Show each line of the data that contains the string "cookies", copied in full.
Exercise data Block Start
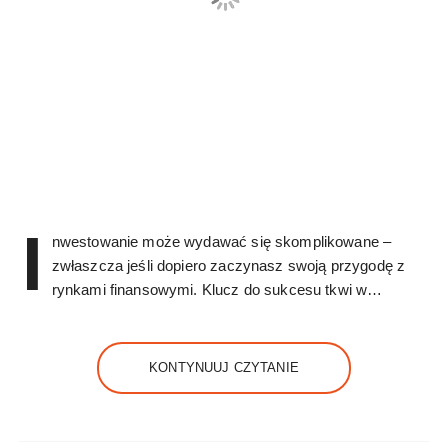
I
nwestowanie może wydawać się skomplikowane –
zwłaszcza jeśli dopiero zaczynasz swoją przygodę z
rynkami finansowymi. Klucz do sukcesu tkwi w…
KONTYNUUJ CZYTANIE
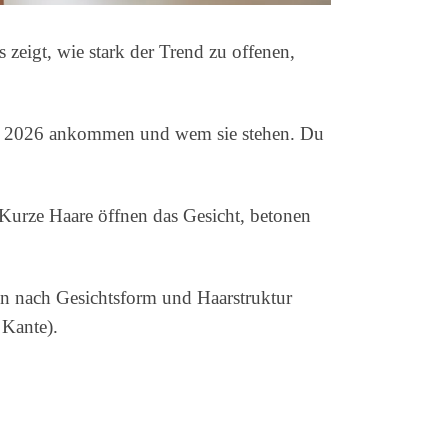
zeigt, wie stark der Trend zu offenen,
yles 2026 ankommen und wem sie stehen. Du
 Kurze Haare öffnen das Gesicht, betonen
en nach Gesichtsform und Haarstruktur
 Kante).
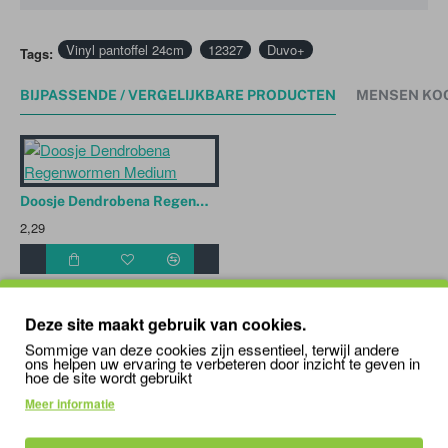
Vinyl pantoffel 24cm
12327
Duvo+
Tags:
BIJPASSENDE / VERGELIJKBARE PRODUCTEN
MENSEN KO
Doosje Dendrobena Regenwormen Medium
2,29
Deze site maakt gebruik van cookies.
'); mywindow.document.close(); mywindow.focus();
setTimeout(function () { mywindow.print(); mywindow.close(); }, 500);
Sommige van deze cookies zijn essentieel, terwijl andere
ons helpen uw ervaring te verbeteren door inzicht te geven in
}
hoe de site wordt gebruikt
Meer informatie
ONLANGS BEKEKEN
MEEST BEKEKEN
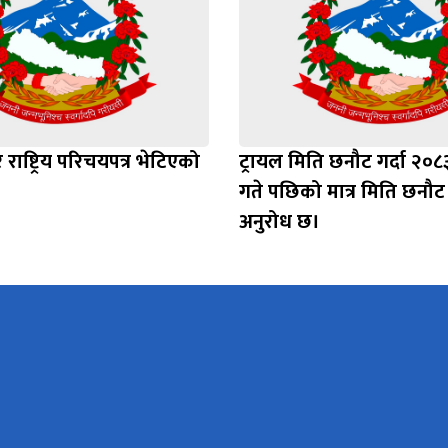
राष्ट्रिय परिचयपत्र भेटिएको
ट्रायल मिति छनौट गर्दा २०८
गते पछिको मात्र मिति छनौट ग
अनुरोध छ।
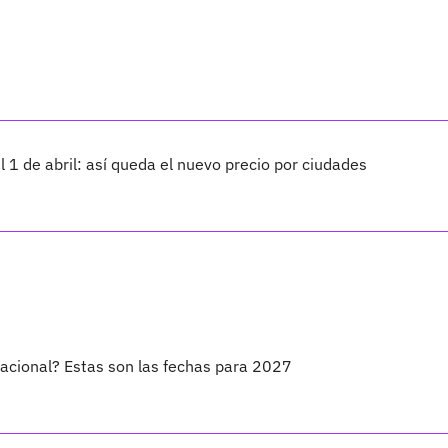
 1 de abril: así queda el nuevo precio por ciudades
Nacional? Estas son las fechas para 2027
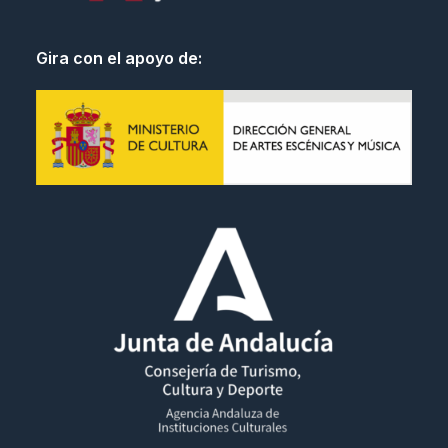
Gira con el apoyo de:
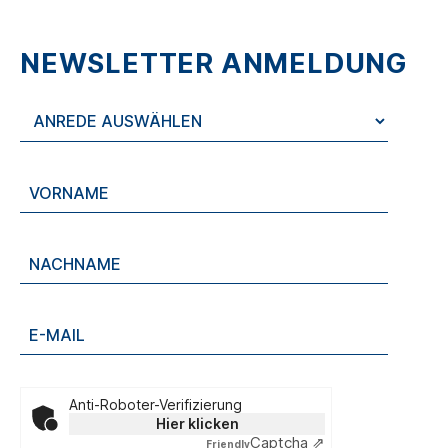
NEWSLETTER ANMELDUNG
Anti-Roboter-Verifizierung
Hier klicken
Captcha ⇗
Friendly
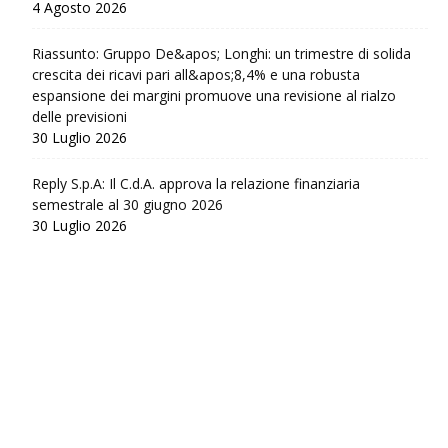
4 Agosto 2026
Riassunto: Gruppo De&apos; Longhi: un trimestre di solida
crescita dei ricavi pari all&apos;8,4% e una robusta
espansione dei margini promuove una revisione al rialzo
delle previsioni
30 Luglio 2026
Reply S.p.A: Il C.d.A. approva la relazione finanziaria
semestrale al 30 giugno 2026
30 Luglio 2026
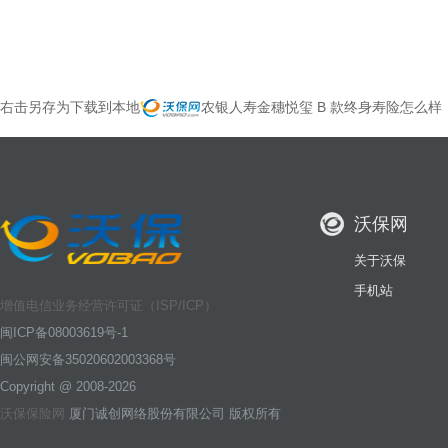
右击另存为下载到本地
农银人寿金穗悦玺 B 款终身寿险怎么
沃保网
关于沃保
手机站
增值电信业务经营许可证（ISP/ICP）
闽ICP备08003619号-1
闽公网安备35020602003368号
Copyright @ 2008-2026
沃保保险网
厦门诚创网络股份有限公司 版权所有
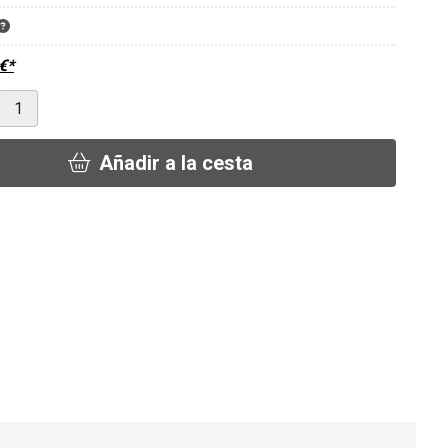
€
*
Añadir a la cesta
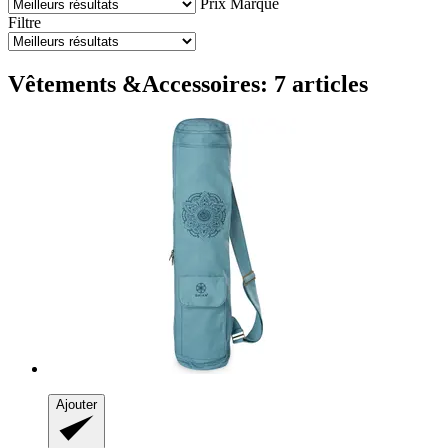
Prix
Marque
Filtre
Vêtements &Accessoires: 7 articles
Ajouter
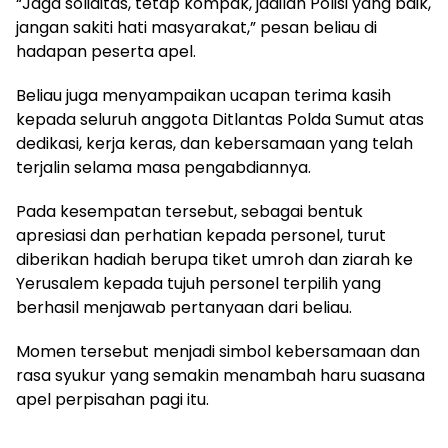
“Jaga soliditas, tetap kompak, jadilah Polisi yang baik,
jangan sakiti hati masyarakat,” pesan beliau di
hadapan peserta apel.
Beliau juga menyampaikan ucapan terima kasih
kepada seluruh anggota Ditlantas Polda Sumut atas
dedikasi, kerja keras, dan kebersamaan yang telah
terjalin selama masa pengabdiannya.
Pada kesempatan tersebut, sebagai bentuk
apresiasi dan perhatian kepada personel, turut
diberikan hadiah berupa tiket umroh dan ziarah ke
Yerusalem kepada tujuh personel terpilih yang
berhasil menjawab pertanyaan dari beliau.
Momen tersebut menjadi simbol kebersamaan dan
rasa syukur yang semakin menambah haru suasana
apel perpisahan pagi itu.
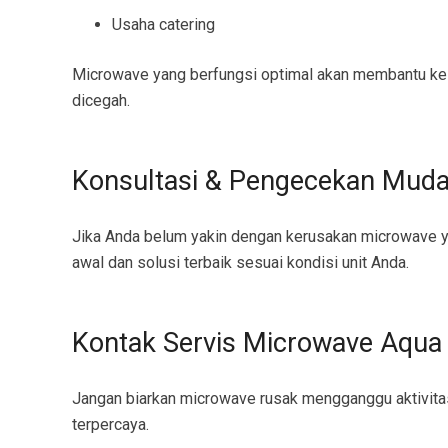
Usaha catering
Microwave yang berfungsi optimal akan membantu kelan
dicegah.
Konsultasi & Pengecekan Mud
Jika Anda belum yakin dengan kerusakan microwave y
awal dan solusi terbaik sesuai kondisi unit Anda.
Kontak Servis Microwave Aqua 
Jangan biarkan microwave rusak mengganggu aktivita
terpercaya.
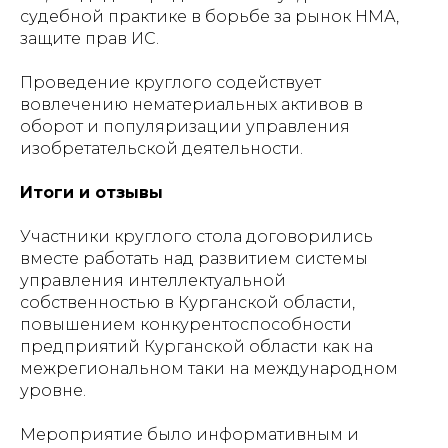
судебной практике в борьбе за рынок НМА,
защите прав ИС.
Проведение круглого содействует
вовлечению нематериальных активов в
оборот и популяризации управления
изобретательской деятельности.
Итоги и отзывы
Участники круглого стола договорились
вместе работать над развитием системы
управления интеллектуальной
собственностью в Курганской области,
повышением конкурентоспособности
предприятий Курганской области как на
межрегиональном таки на международном
уровне.
Мероприятие было информативным и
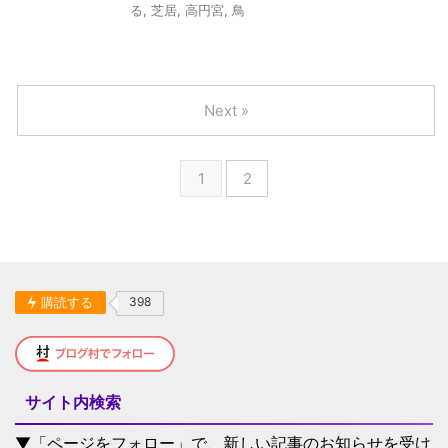
る
,
芝居
,
高円宮
,
鳥
Next »
1
2
購読する
398
サイト内検索
▼「ページをフォロー」で、新しい記事のお知らせを受け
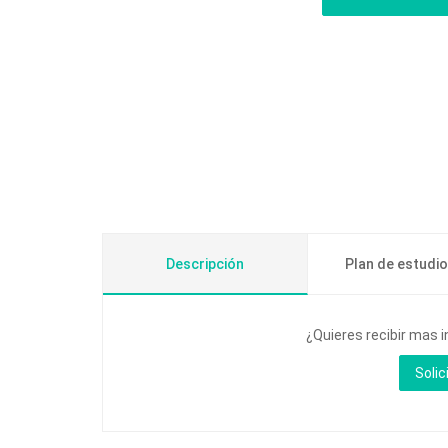
Descripción
Plan de estudi
¿Quieres recibir mas 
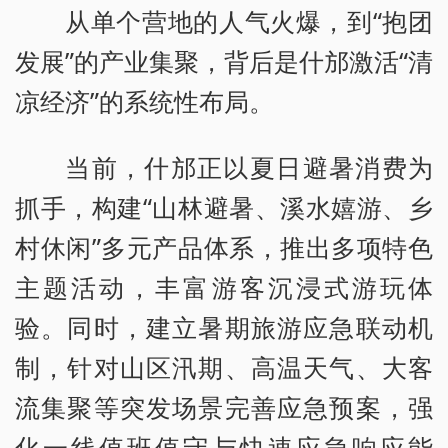
从单个营地的人气火爆，到“抱团
发展”的产业集聚，背后是什邡激活“清
凉经济”的系统性布局。
当前，什邡正以夏日避暑消费为
抓手，构建“山林避暑、溪水嬉游、乡
村休闲”多元产品体系，推出多项特色
主题活动，丰富游客沉浸式游玩体
验。同时，建立暑期旅游应急联动机
制，针对山区汛期、高温天气、大客
流集聚等突发场景完善应急预案，强
化一线值班值守与快速应急响应能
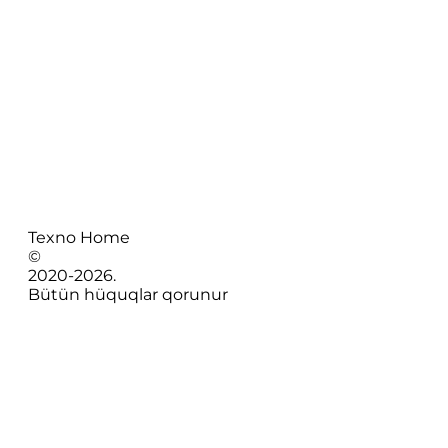
Texno Home
©
2020-
2026
.
Bütün hüquqlar qorunur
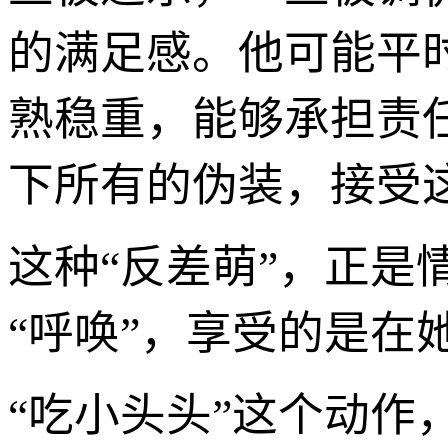
的满足感。他可能平
熟稳重，能够承担责
下所有的伪装，接受这
这种“反差萌”，正是
“呼唤”，享受的是在
“吃小头头”这个动作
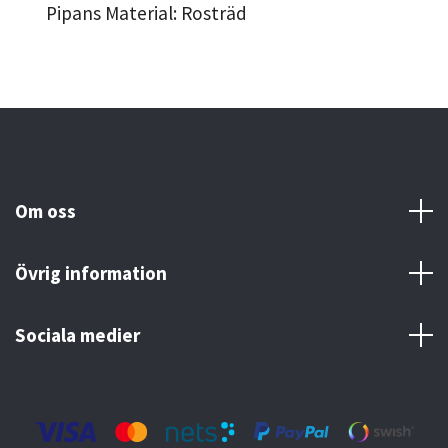
Pipans Material: Rosträd
Om oss
Övrig information
Sociala medier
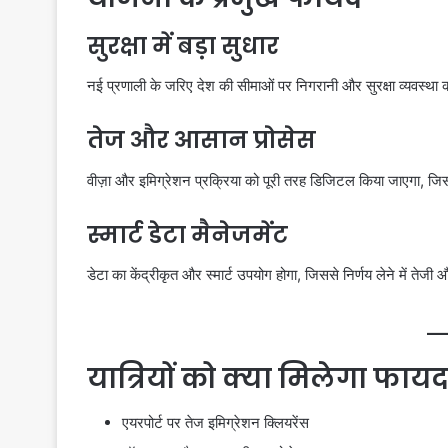
सुरक्षा में बड़ा सुधार
नई प्रणाली के जरिए देश की सीमाओं पर निगरानी और सुरक्षा व्यवस्था
तेज और आसान प्रोसेस
वीज़ा और इमिग्रेशन प्रक्रिया को पूरी तरह डिजिटल किया जाएगा, जिसस
स्मार्ट डेटा मैनेजमेंट
डेटा का केंद्रीकृत और स्मार्ट उपयोग होगा, जिससे निर्णय लेने में त
यात्रियों को क्या मिलेगा फाय
एयरपोर्ट पर तेज इमिग्रेशन क्लियरेंस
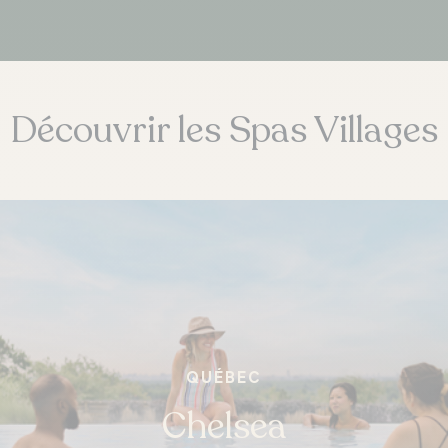
Découvrir les Spas Villages
QUÉBEC
Chelsea
ONTARIO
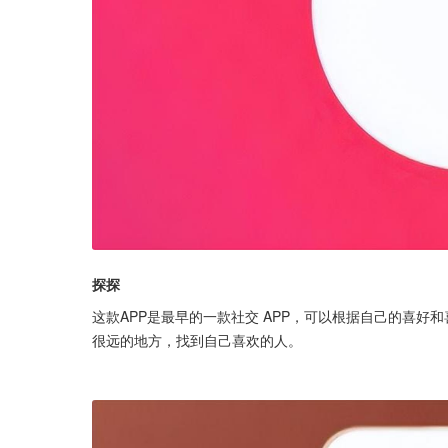
探探
这款APP是最早的一款社交 APP，可以根据自己的喜好
很远的地方，找到自己喜欢的人。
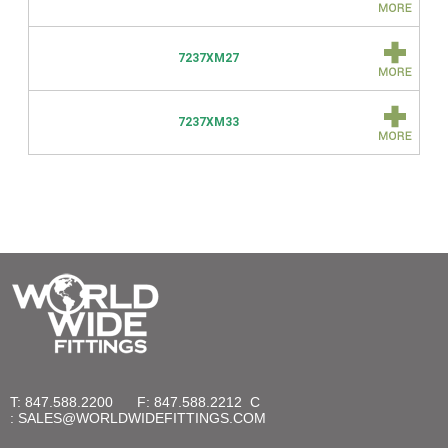
7237XM27
7237XM33
T: 847.588.2200
F: 847.588.2212
C
:
SALES@WORLDWIDEFITTINGS.COM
Exercise data Block End
Result of the exercise:
Deze site maakt gebruik van cookies.
Sommige van deze cookies zijn essentieel, terwijl andere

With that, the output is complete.